------ Task data

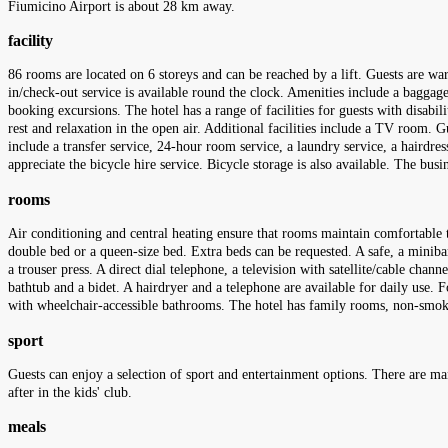
Fiumicino Airport is about 28 km away.
facility
86 rooms are located on 6 storeys and can be reached by a lift. Guests are w
in/check-out service is available round the clock. Amenities include a baggage 
booking excursions. The hotel has a range of facilities for guests with disabil
rest and relaxation in the open air. Additional facilities include a TV room. Gu
include a transfer service, 24-hour room service, a laundry service, a hairdre
appreciate the bicycle hire service. Bicycle storage is also available. The bus
rooms
Air conditioning and central heating ensure that rooms maintain comfortable t
double bed or a queen-size bed. Extra beds can be requested. A safe, a minibar 
a trouser press. A direct dial telephone, a television with satellite/cable cha
bathtub and a bidet. A hairdryer and a telephone are available for daily use.
with wheelchair-accessible bathrooms. The hotel has family rooms, non-sm
sport
Guests can enjoy a selection of sport and entertainment options. There are ma
after in the kids' club.
meals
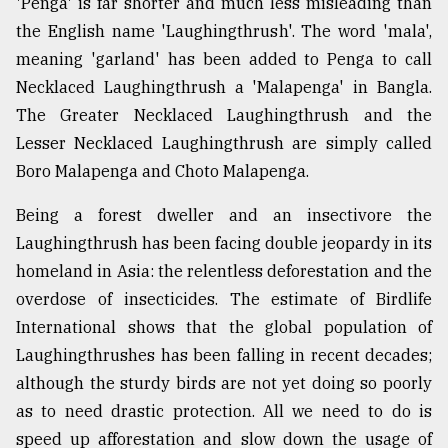
'Penga' is far shorter and much less misleading than
the English name 'Laughingthrush'. The word 'mala',
meaning 'garland' has been added to Penga to call
Necklaced Laughingthrush a 'Malapenga' in Bangla.
The Greater Necklaced Laughingthrush and the
Lesser Necklaced Laughingthrush are simply called
Boro Malapenga and Choto Malapenga.
Being a forest dweller and an insectivore the
Laughingthrush has been facing double jeopardy in its
homeland in Asia: the relentless deforestation and the
overdose of insecticides. The estimate of Birdlife
International shows that the global population of
Laughingthrushes has been falling in recent decades;
although the sturdy birds are not yet doing so poorly
as to need drastic protection. All we need to do is
speed up afforestation and slow down the usage of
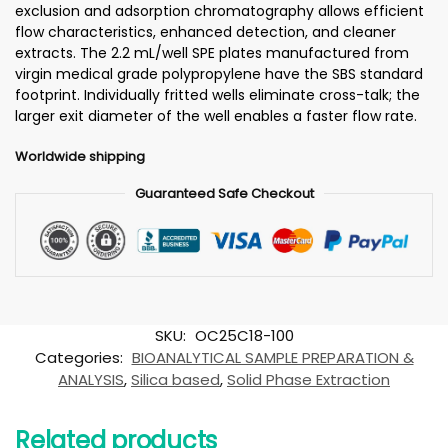
exclusion and adsorption chromatography allows efficient
flow characteristics, enhanced detection, and cleaner
extracts. The 2.2 mL/well SPE plates manufactured from
virgin medical grade polypropylene have the SBS standard
footprint. Individually fritted wells eliminate cross-talk; the
larger exit diameter of the well enables a faster flow rate.
Worldwide shipping
Guaranteed Safe Checkout
SKU:
OC25C18-100
Categories:
BIOANALYTICAL SAMPLE PREPARATION &
ANALYSIS
,
Silica based
,
Solid Phase Extraction
Related products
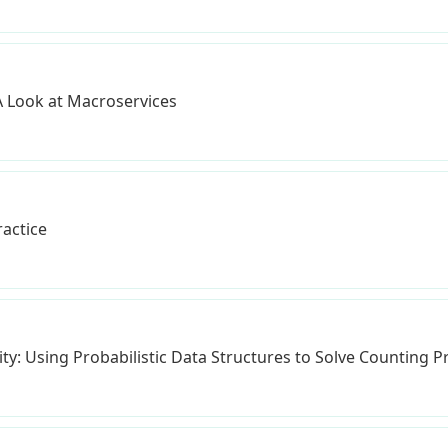
A Look at Macroservices
ractice
ity: Using Probabilistic Data Structures to Solve Counting 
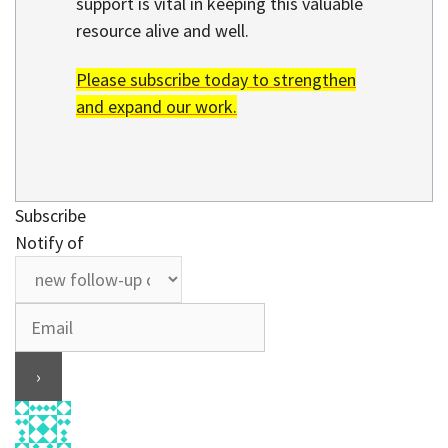
support is vital in keeping this valuable
resource alive and well.
Please subscribe today to strengthen
and expand our work.
Subscribe
Notify of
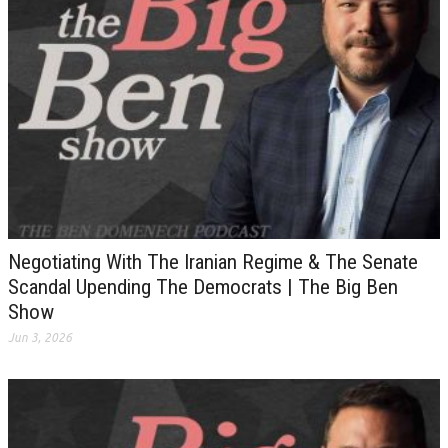
Negotiating With The Iranian Regime & The Senate
Scandal Upending The Democrats | The Big Ben
Show
Jun 3, 2026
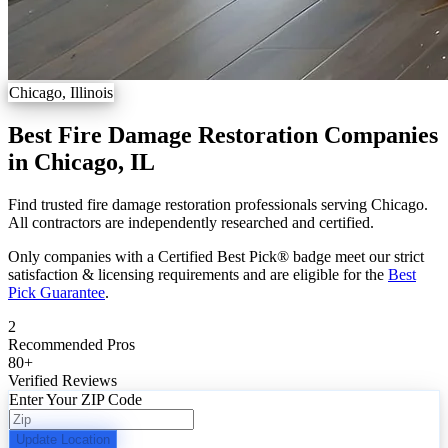
Chicago, Illinois
Best Fire Damage Restoration Companies
in Chicago, IL
Find trusted fire damage restoration professionals serving Chicago.
All contractors are independently researched and certified.
Only companies with a Certified Best Pick® badge meet our strict
satisfaction & licensing requirements and are eligible for the
Best
Pick Guarantee
.
2
Recommended Pros
80
+
Verified Reviews
Enter Your ZIP Code
Update Location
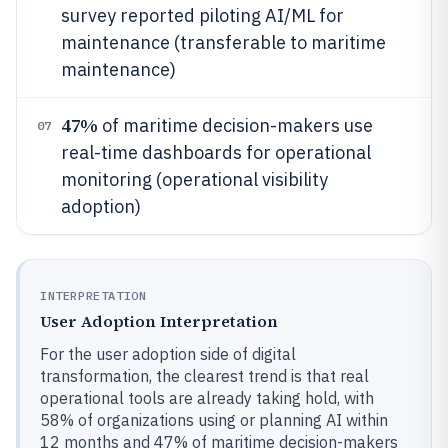
survey reported piloting AI/ML for
maintenance (transferable to maritime
maintenance)
47%
of maritime decision-makers use
07
real-time dashboards for operational
monitoring (operational visibility
adoption)
INTERPRETATION
User Adoption Interpretation
For the user adoption side of digital
transformation, the clearest trend is that real
operational tools are already taking hold, with
58% of organizations using or planning AI within
12 months and 47% of maritime decision-makers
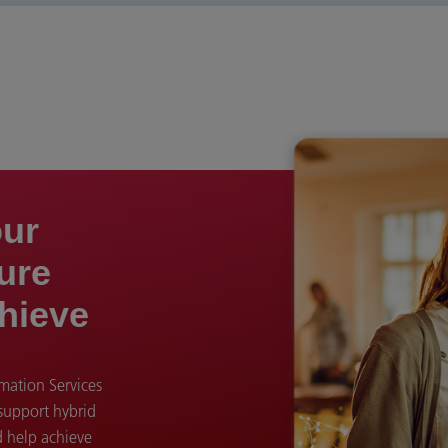
our
ture
hieve
ation Services
 support hybrid
d help achieve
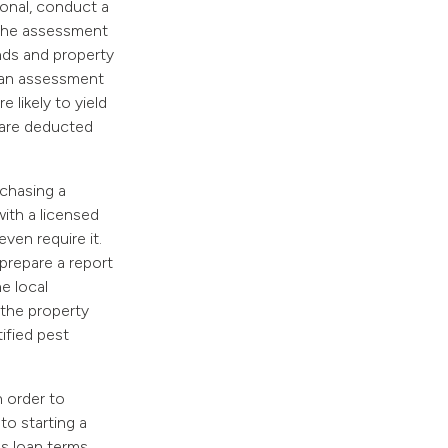
ional, conduct a
. The assessment
nds and property
g an assessment
 likely to yield
 are deducted
rchasing a
with a licensed
ven require it.
 prepare a report
e local
 the property
ified pest
n order to
to starting a
s loan terms,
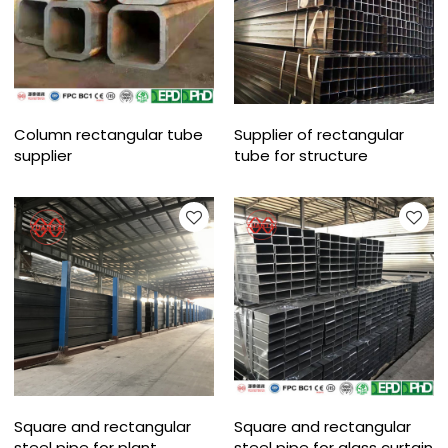
Column rectangular tube
Supplier of rectangular
supplier
tube for structure
Square and rectangular
Square and rectangular
steel pipe for plant
steel pipe for glass curtain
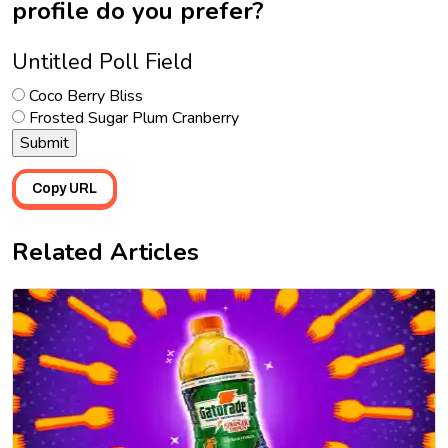
profile do you prefer?
Untitled Poll Field
Coco Berry Bliss
Frosted Sugar Plum Cranberry
Copy URL
Related Articles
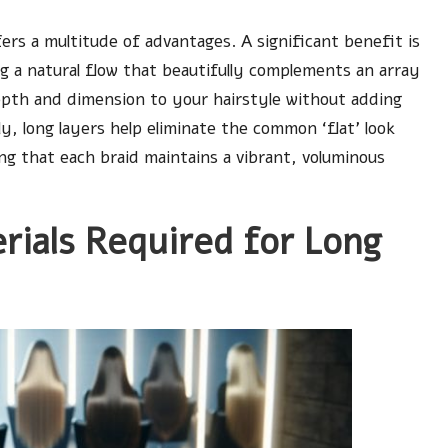
ers a multitude of advantages. A significant benefit is
ng a natural flow that beautifully complements an array
epth and dimension to your hairstyle without adding
ly, long layers help eliminate the common ‘flat’ look
ng that each braid maintains a vibrant, voluminous
erials Required for Long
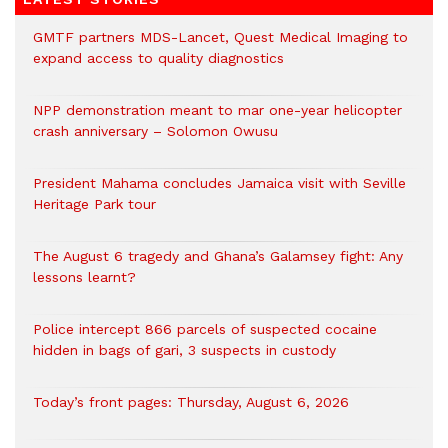
GMTF partners MDS-Lancet, Quest Medical Imaging to
expand access to quality diagnostics
NPP demonstration meant to mar one-year helicopter
crash anniversary – Solomon Owusu
President Mahama concludes Jamaica visit with Seville
Heritage Park tour
The August 6 tragedy and Ghana’s Galamsey fight: Any
lessons learnt?
‎Police intercept 866 parcels of suspected cocaine
hidden in bags of gari, 3 suspects in custody
Today’s front pages: Thursday, August 6, 2026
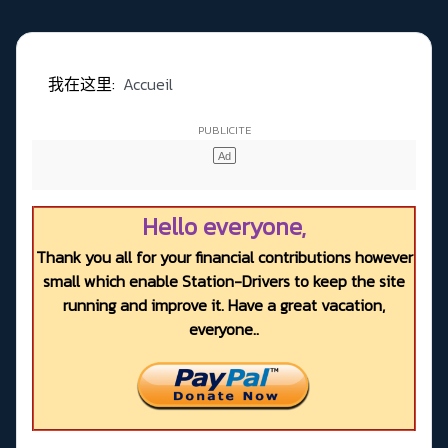
我在这里:
Accueil
Hello everyone,
Thank you all for your financial contributions however
small which enable Station-Drivers to keep the site
running and improve it. Have a great vacation,
everyone..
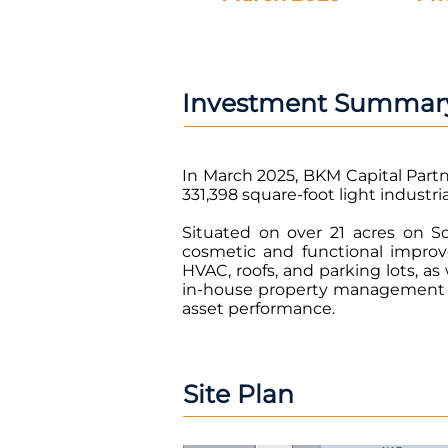
Investment Summar
In March 2025, BKM Capital Partne
331,398 square-foot light industri
Situated on over 21 acres on S
cosmetic and functional impro
HVAC, roofs, and parking lots, a
in-house property management an
asset performance.
Site Plan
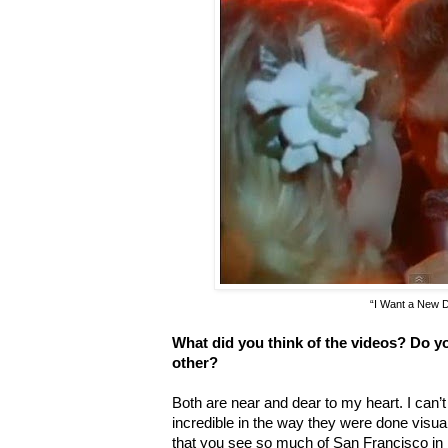
“I Want a New 
What did you think of the videos? Do y
other?
Both are near and dear to my heart. I can’t 
incredible in the way they were done visual
that you see so much of San Francisco in 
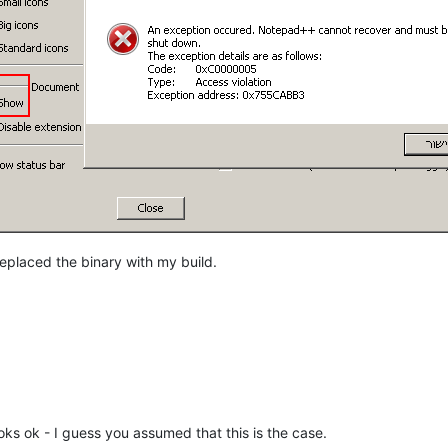
eplaced the binary with my build.
ooks ok - I guess you assumed that this is the case.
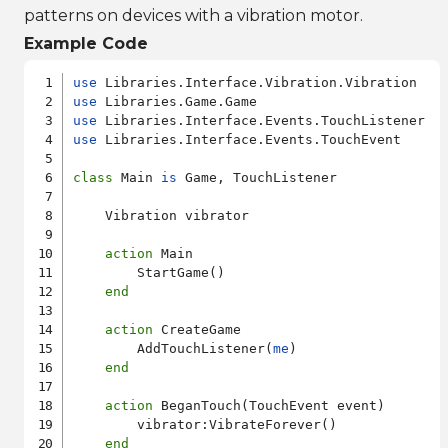
patterns on devices with a vibration motor.
Example Code
use
use
use
use
 Libraries.Interface.Events.TouchEvent

class
 Main 
is
 Game, TouchListener

    Vibration vibrator

action
 Main

        StartGame()

end
action
 CreateGame

        AddTouchListener(
me
)

end
action
 BeganTouch(TouchEvent event)

        vibrator:VibrateForever()

end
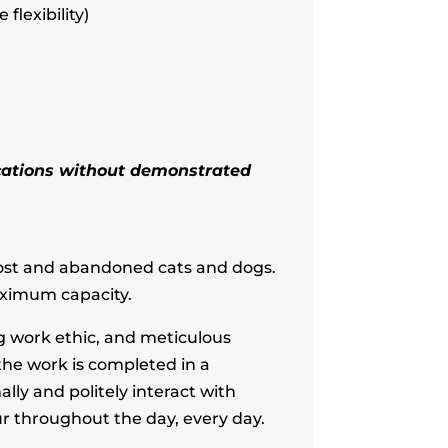
flexibility)
lications without demonstrated
 lost and abandoned cats and dogs.
aximum capacity.
g work ethic, and meticulous
 the work is completed in a
ly and politely interact with
r throughout the day, every day.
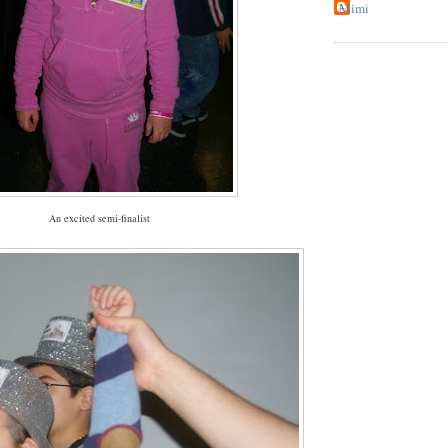
Mimi
An excited semi-finalist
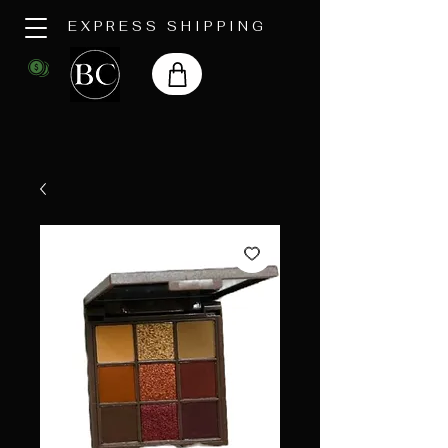
EXPRESS SHIPPING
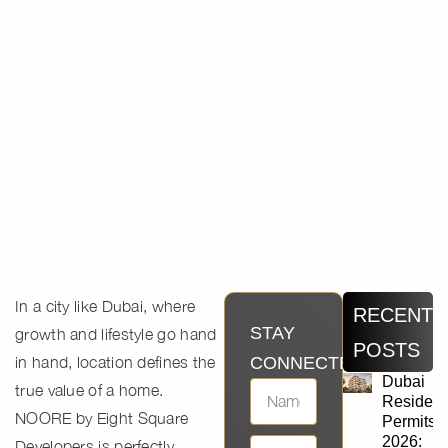
In a city like Dubai, where
RECENT
STAY
growth and lifestyle go hand
POSTS
in hand, location defines the
CONNECTED
Dubai
true value of a home.
Residen
NOORE by Eight Square
Permits
2026:
Developers
is perfectly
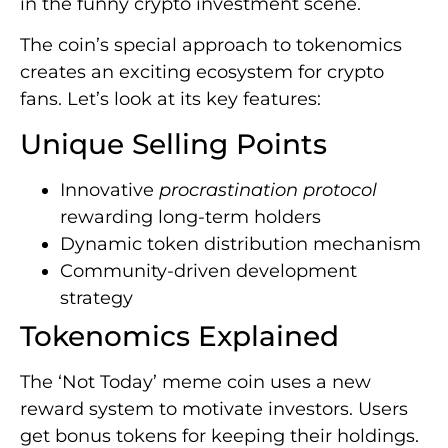
in the funny crypto investment scene.
The coin’s special approach to tokenomics
creates an exciting ecosystem for crypto
fans. Let’s look at its key features:
Unique Selling Points
Innovative
procrastination protocol
rewarding long-term holders
Dynamic token distribution mechanism
Community-driven development
strategy
Tokenomics Explained
The ‘Not Today’ meme coin uses a new
reward system to motivate investors. Users
get bonus tokens for keeping their holdings.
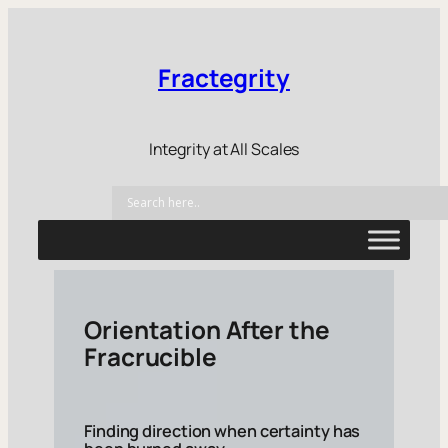
Fractegrity
Integrity at All Scales
Orientation After the
Fracrucible
Finding direction when certainty has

------------

Copy every line of text in the records above word for word, without any changes. Leave the pictures out.

Fiumicino Airport is about 28 km away.
facility
86 rooms are located on 6 storeys and can be reached by a lift. Guests are w
in/check-out service is available round the clock. Amenities include a baggage 
booking excursions. The hotel has a range of facilities for guests with disabil
rest and relaxation in the open air. Additional facilities include a TV room. Gu
include a transfer service, 24-hour room service, a laundry service, a hairdre
appreciate the bicycle hire service. Bicycle storage is also available. The bus
rooms
Air conditioning and central heating ensure that rooms maintain comfortable t
double bed or a queen-size bed. Extra beds can be requested. A safe, a minibar 
a trouser press. A direct dial telephone, a television with satellite/cable cha
bathtub and a bidet. A hairdryer and a telephone are available for daily use.
with wheelchair-accessible bathrooms. The hotel has family rooms, non-sm
sport
Guests can enjoy a selection of sport and entertainment options. There are ma
after in the kids' club.
meals
'Penga' is far shorter and much less misleading than
the English name 'Laughingthrush'. The word 'mala',
meaning 'garland' has been added to Penga to call
Necklaced Laughingthrush a 'Malapenga' in Bangla.
The Greater Necklaced Laughingthrush and the
Lesser Necklaced Laughingthrush are simply called
Boro Malapenga and Choto Malapenga.
Being a forest dweller and an insectivore the
Laughingthrush has been facing double jeopardy in its
homeland in Asia: the relentless deforestation and the
overdose of insecticides. The estimate of Birdlife
International shows that the global population of
Laughingthrushes has been falling in recent decades;
although the sturdy birds are not yet doing so poorly
as to need drastic protection. All we need to do is
speed up afforestation and slow down the usage of
exclusion and adsorption chromatography allows efficient
flow characteristics, enhanced detection, and cleaner
extracts. The 2.2 mL/well SPE plates manufactured from
virgin medical grade polypropylene have the SBS standard
footprint. Individually fritted wells eliminate cross-talk; the
larger exit diameter of the well enables a faster flow rate.
Worldwide shipping
Guaranteed Safe Checkout
SKU:
OC25C18-100
Categories:
BIOANALYTICAL SAMPLE PREPARATION &
ANALYSIS
,
Silica based
,
Solid Phase Extraction
Related products
A Look at Macroservices
ractice
ity: Using Probabilistic Data Structures to Solve Counting 
support is vital in keeping this valuable
resource alive and well.
Please subscribe today to strengthen
and expand our work.
Subscribe
Notify of
Negotiating With The Iranian Regime & The Senate
Scandal Upending The Democrats | The Big Ben
Show
Jun 3, 2026
Chicago, Illinois
Best Fire Damage Restoration Companies
in Chicago, IL
Find trusted fire damage restoration professionals serving Chicago.
All contractors are independently researched and certified.
Only companies with a Certified Best Pick® badge meet our strict
satisfaction & licensing requirements and are eligible for the
Best
Pick Guarantee
.
2
Recommended Pros
80
+
Verified Reviews
Enter Your ZIP Code
Update Location
survey reported piloting AI/ML for
maintenance (transferable to maritime
maintenance)
47%
of maritime decision-makers use
07
real-time dashboards for operational
monitoring (operational visibility
adoption)
INTERPRETATION
User Adoption Interpretation
For the user adoption side of digital
transformation, the clearest trend is that real
operational tools are already taking hold, with
58% of organizations using or planning AI within
12 months and 47% of maritime decision-makers
our
ture
hieve
ation Services
 support hybrid
d help achieve
ional, conduct a
. The assessment
nds and property
g an assessment
 likely to yield
 are deducted
rchasing a
with a licensed
ven require it.
 prepare a report
e local
 the property
ified pest
n order to
to starting a
s loan terms,
Column rectangular tube
Supplier of rectangular
supplier
tube for structure
Square and rectangular
Square and rectangular
steel pipe for plant
steel pipe for glass curtain
profile do you prefer?
Untitled Poll Field
Coco Berry Bliss
Frosted Sugar Plum Cranberry
Copy URL
Related Articles
ers a multitude of advantages. A significant benefit is
ng a natural flow that beautifully complements an array
epth and dimension to your hairstyle without adding
ly, long layers help eliminate the common ‘flat’ look
ng that each braid maintains a vibrant, voluminous
erials Required for Long
GMTF partners MDS-Lancet, Quest Medical Imaging to
expand access to quality diagnostics
NPP demonstration meant to mar one-year helicopter
crash anniversary – Solomon Owusu
President Mahama concludes Jamaica visit with Seville
Heritage Park tour
The August 6 tragedy and Ghana’s Galamsey fight: Any
lessons learnt?
‎Police intercept 866 parcels of suspected cocaine
hidden in bags of gari, 3 suspects in custody
Today’s front pages: Thursday, August 6, 2026
我在这里:
Accueil
Hello everyone,
Thank you all for your financial contributions however
small which enable Station-Drivers to keep the site
running and improve it. Have a great vacation,
everyone..
Investment Summar
In March 2025, BKM Capital Partne
331,398 square-foot light industri
Situated on over 21 acres on S
cosmetic and functional impro
HVAC, roofs, and parking lots, a
in-house property management an
asset performance.
Site Plan
“I Want a New 
What did you think of the videos? Do y
other?
Both are near and dear to my heart. I can’t 
incredible in the way they were done visual
that you see so much of San Francisco in 
eplaced the binary with my build.
ooks ok - I guess you assumed that this is the case.
patterns on devices with a vibration motor.
Example Code
use
use
use
use
 Libraries.Interface.Events.TouchEvent

class
 Main 
is
 Game, TouchListener

    Vibration vibrator

action
 Main

        StartGame()

end
action
 CreateGame

        AddTouchListener(
me
)

end
action
 BeganTouch(TouchEvent event)

        vibrator:VibrateForever()

end
flexibility)
lications without demonstrated
 lost and abandoned cats and dogs.
aximum capacity.
g work ethic, and meticulous
 the work is completed in a
ly and politely interact with
r throughout the day, every day.
Mimi
An excited semi-finalist
EXPRESS SHIPPING
In a city like Dubai, where
RECENT
STAY
growth and lifestyle go hand
POSTS
in hand, location defines the
CONNECTED
Dubai
true value of a home.
Residen
NOORE by Eight Square
Permits
2026:
Developers
is perfectly
in the funny crypto investment scene.
The coin’s special approach to tokenomics
creates an exciting ecosystem for crypto
fans. Let’s look at its key features:
Unique Selling Points
Innovative
procrastination protocol
rewarding long-term holders
Dynamic token distribution mechanism
Community-driven development
strategy
Tokenomics Explained
The ‘Not Today’ meme coin uses a new
reward system to motivate investors. Users
get bonus tokens for keeping their holdings.
Fractegrity
Integrity at All Scales
Orientation After the
Fracrucible
Finding direction when certainty has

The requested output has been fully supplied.